- The cover art depicts Drake's gloves and is a portion of a photo later revealed in its entirety on "Meet the Grahams"

Single by Kendrick Lamar
- Released: May 3, 2024
- Recorded: May 2024
- Genre: Hip-hop
- Length: 3:45
- Songwriters: Kendrick Duckworth; Albert Green;
- Producers: Sounwave; Jack Antonoff;

Kendrick Lamar singles chronology
| "Euphoria" (2024) | "6:16 in LA" (2024) | "Meet the Grahams" (2024) |

= 6:16 in LA =

"6:16 in LA" is a diss track written and recorded by American rapper Kendrick Lamar. As part of the Kendrick-Drake feud, it is the second response track to Canadian rapper Drake's single "Push Ups" and his independently released song "Taylor Made Freestyle". Like "Taylor Made Freestyle", the song was made exclusively available on Instagram, on May 3, 2024.

The song was produced by Sounwave and Jack Antonoff. The song samples Al Green's 1972 song "What a Wonderful Thing Love Is", which features guitarist Mabon "Teenie" Hodges, Drake's uncle.

==Background==

On April 30, 2024, Lamar unexpectedly released the first diss track "Euphoria" on his YouTube channel and later on streaming services. In similar fashion to the release of Drake's song "Taylor Made Freestyle", which was only available to listen to on his social media channels, Lamar posted the full song through an Instagram post on May 3. He had previously teased a second diss track on "Euphoria" by referencing Drake's Meek Mill diss track "Back to Back" (2015).
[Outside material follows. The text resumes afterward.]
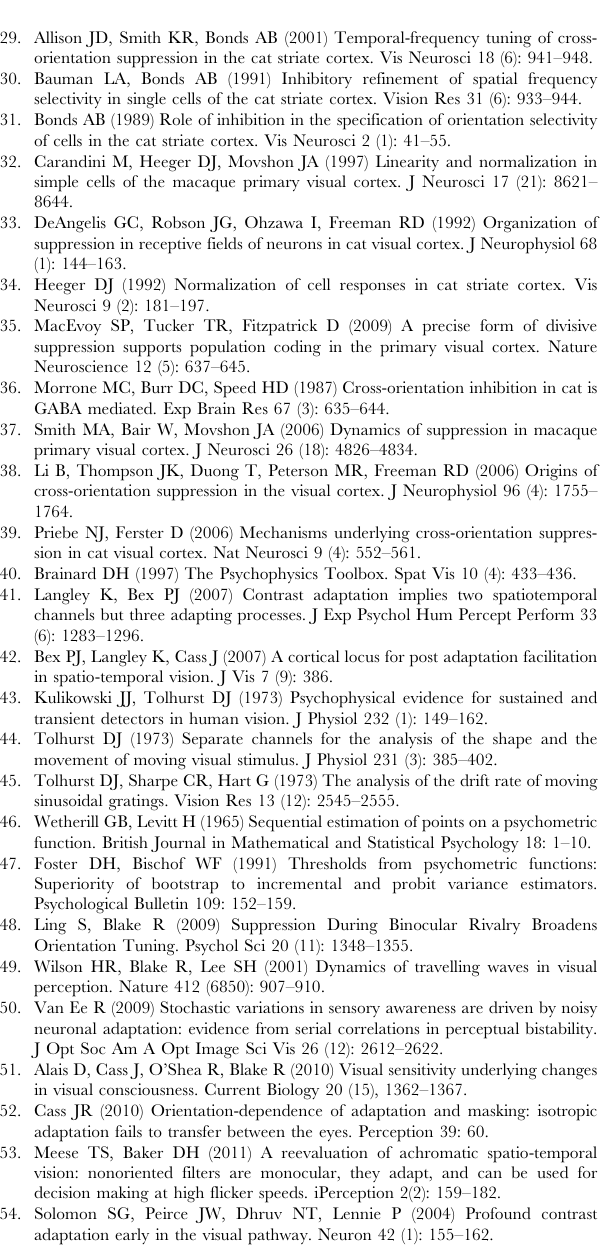
Figure S1 Mean monoptic threshold elevation estimates as a function of angular difference between adaptor and test stimuli with spatial frequencies of 0.25 and 2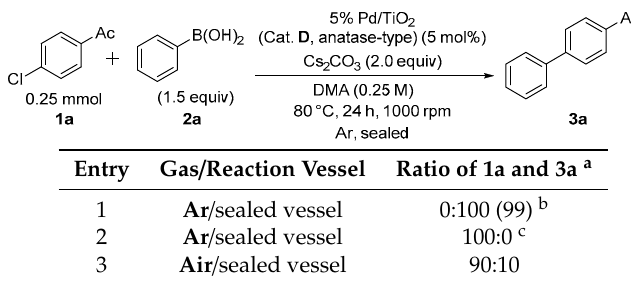
Table 4. Effect of various reaction Table 4. E ff ect of various reaction conditions.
The song title "6:16 in LA" plays on the time-and-location-themed tracks that Drake has included on many of his projects, such as "9AM in Dallas" (2010), "5AM in Toronto" (2013), "6PM in New York" (2015), "4PM in Calabasas" (2016), "7AM on Bridle Path" (2021), and "8AM in Charlotte" (2023).
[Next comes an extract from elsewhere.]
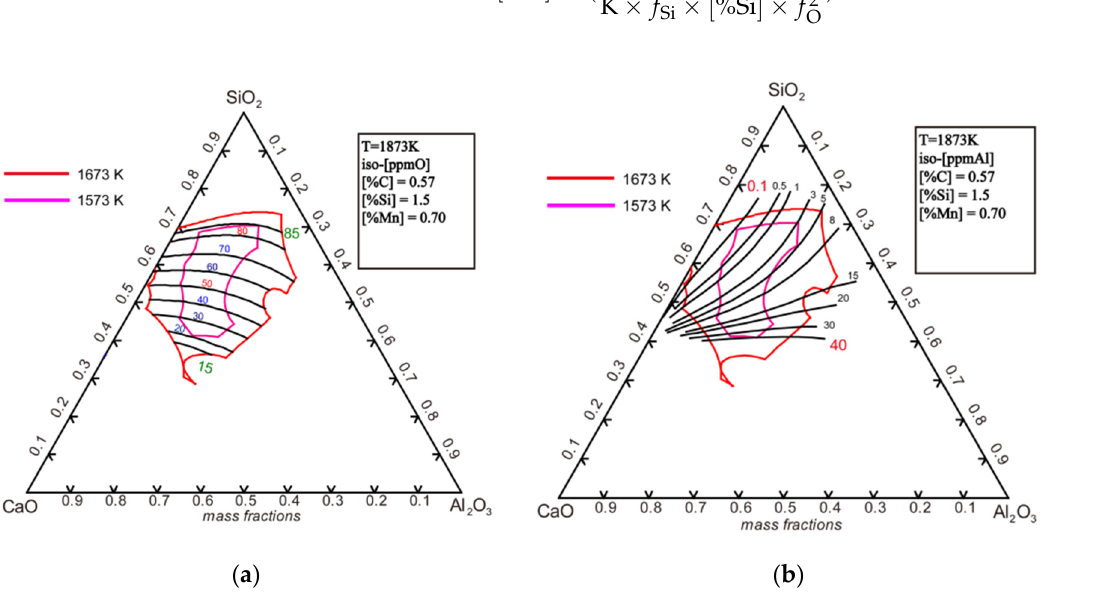
Figure 11. Isoactivity lines of the equilibrium between the molten spring steel 55SiCr and CaO–SiO 2 –Al 2 O 3 –MgO inclusions at 1873 K. (a) Iso-[O] lines and, (b) iso-[Al]. (2) The isoaluminum (Iso-[Al])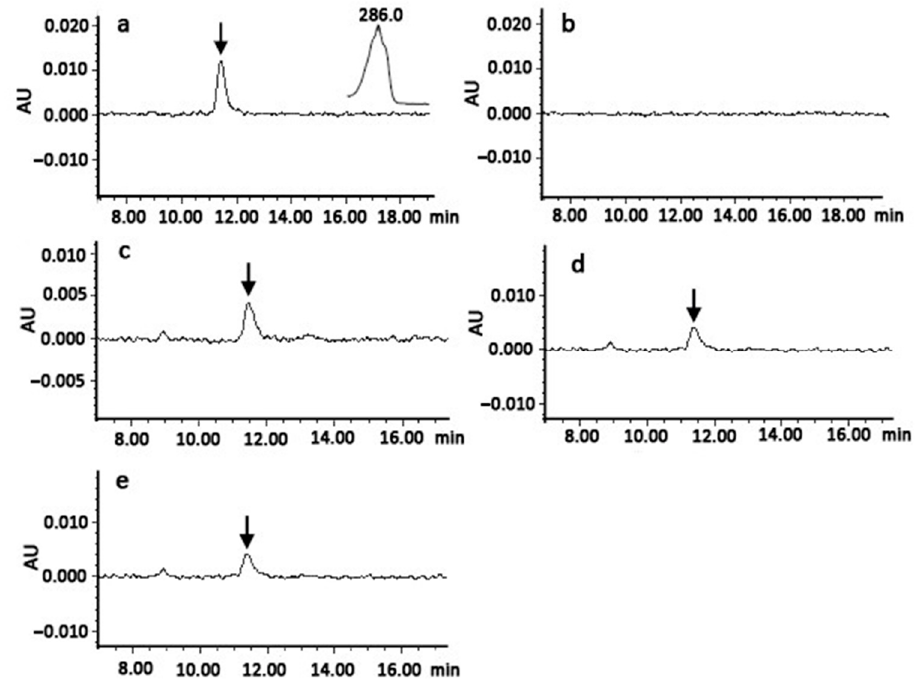
Figure 4. Functional complementation of watermelon ClPSY proteins. ( a ) E. coli cells harboring EB were used as a positive control. The peak represents phytoene (indicated by an arrow); ( b ) E+pET (empty vector) was used as a negative control; ( c ) E+ pET- ClPSY1 ; ( d ) E+ pET- ClPSY2 ; ( e ) E+ pET- ClPSY3 . The peak representing phytoene (indicated by an arrow) was observed in cells expressing ClPSY1 , ClPSY2 and ClPSY3 .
A Maybach driving glove is used as the cover art of this song, a cropped portion of the image used for the cover of Lamar's next single and diss track, "Meet the Grahams". Many publications noted producer Jack Antonoff's involvement, believing it to be in retaliation to Drake's "Taylor Made Freestyle" as Antonoff has been a consistent producer for the titular Taylor Swift.

==Composition==
On "6:16 in LA", the rapper also takes aim at Drake's record label OVO Sound for the first time, insinuating that OVO members secretly work for Lamar as moles, as well as accusing some of them of speaking ill about Drake behind his back. Lamar references pro-Drake media personality DJ Akademiks, referring to him as "compromised". He also namechecks the viral 2020 hit song "Toosie Slide" and notes how the rapper would be unable to "Toosie Slide his way" up out of this track because it is, according to Lamar, "just going to resurface". In other instances, Lamar pokes fun at Drake's penchant for viral memes and mocks his distinct online activity.